Egli diede perciò incarico di costruire nuovi stabilimenti, a Ivrea, che fossero completamente in vetro, in modo da permettere a tutti i lavoratori di godere della vista delle montagne, ma anche agli ‘esterni’ di ammirare il lavoro che l’azienda compiva e che era tanto prezioso per la comunità.
[la fabbrica della Olivetti a Pozzuoli, costruita in seguito, e con vista mare, diverrà poi la più produttiva del Mezzogiorno!]
Inoltre, Adriano ampliò la pausa-pranzo, fino a renderla di due ore; l’auspicio era che gli operai avessero il tempo non solo di ristorarsi fisicamente, ma anche di nutrirsi culturalmente: la Olivetti creò una delle prime biblioteche aziendali introdotte in Italia e l’azienda proponeva anche incontri con artisti e autori diversi.
Un’ora sottratta alla produzione, un’ora per ritrovare la propria umanità.
Lo sapevi che la prima calcolatrice elettrica italiana nacque da un operaio che aveva voluto ‘portarsi a casa il lavoro’ nel finesettimana, per continuare a rifletterci su, e che - per questo deferito alla dirigenza dai colleghi - non solo non era stato sanzionato da Olivetti ma era stato messo a capo del processo di produzione che avrebbe condotto a quell’innovativo articolo…?
I contesti lavorativi che funzionano al massimo sono quelli in cui ciascun essere umano è messo nella condizione di poter esprimere il proprio potenziale e mettere a frutto il proprio desiderio di ricerca e sperimentazione
(Anna Granata, Da piccolo ero un genio)
Hai capito dove mi sta conducendo questo discorso, vero?
Noi docenti siamo proprio lì, sul crinale.
Da un lato, spesso - non sempre, ma spesso - incastonati in un contesto che più rigido non si può:
colleghi poco collaborativi
le note del “si è sempre fatto così” che risuonano in aula docenti
dirigenti che decidono di importare da un altrove poco definito schemi e modelli di lavoro che magari tu svolgi con efficacia da anni nelle tue classi
una totale assenza di tempo destinato (istituzionalmente destinato, mi verrebbe da dire) alla crescita culturale personale
Il risultato? Assenza di motivazione, assenza di ricerca. E la burocrazia - con tutti i suoi corollari - prende il sopravvento.
Dall’altro lato, ci sono i nostri studenti e le nostre studentesse. Quanto sarebbe facile - quasi vendicativo - riproporre su di essi il medesimo modello che vediamo agire su di noi:
verifiche ‘come se non ci fosse un domani’

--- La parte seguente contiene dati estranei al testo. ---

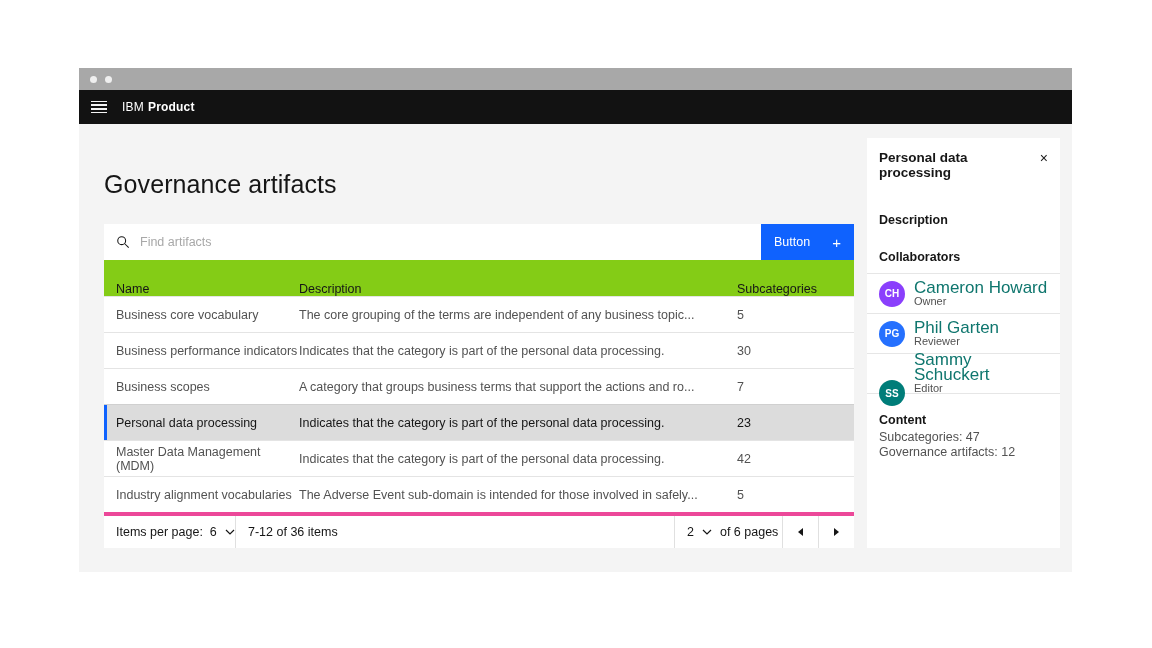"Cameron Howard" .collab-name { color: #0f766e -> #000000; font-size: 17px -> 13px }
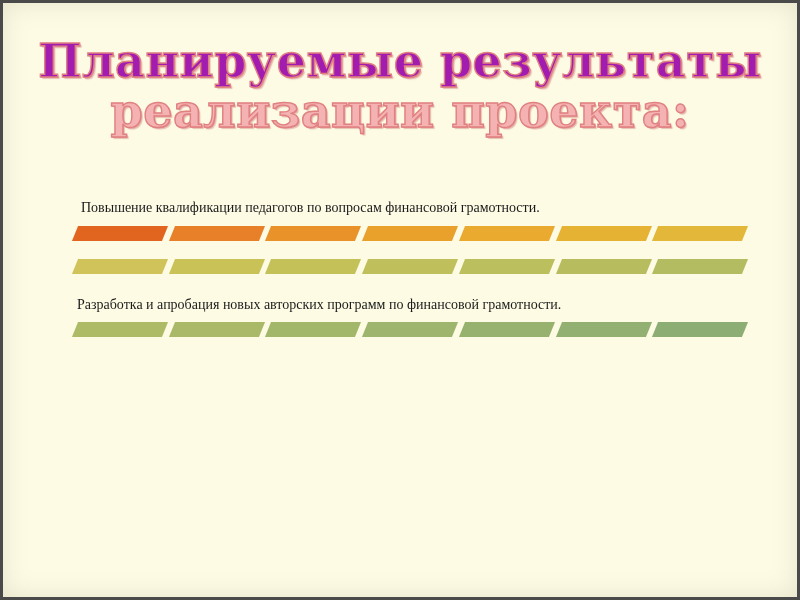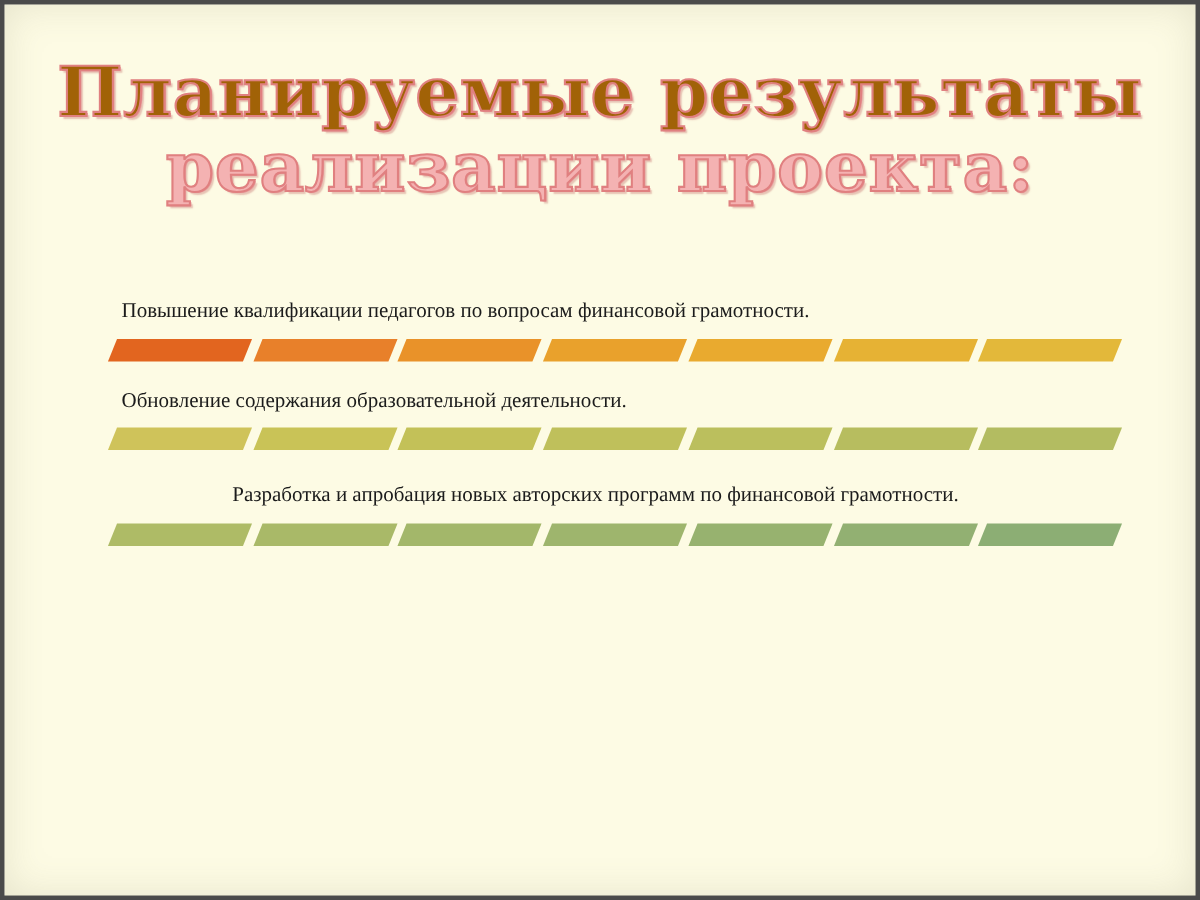"Планируемые результаты" span.title-line { color: #a16207 -> #a21caf }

esercizi in batteria, per addestrare, per non farci sfigurare nelle prove comuni, per non avere ansie dopo le prove Invalsi
uno stile di insegnamento che non preveda l’interpretazione del singolo studente, cioè che veda nella domanda una fastidiosa scocciatura
una totale assenza di attività didattiche volte a sperimentare l’elaborazione di un giudizio critico sulle cose
Sta a noi decidere come agire.
Sta a noi scegliere di temere che i nostri studenti non riescano più a pensare.
Sta a noi decidere se smettere di pensare, come professionisti.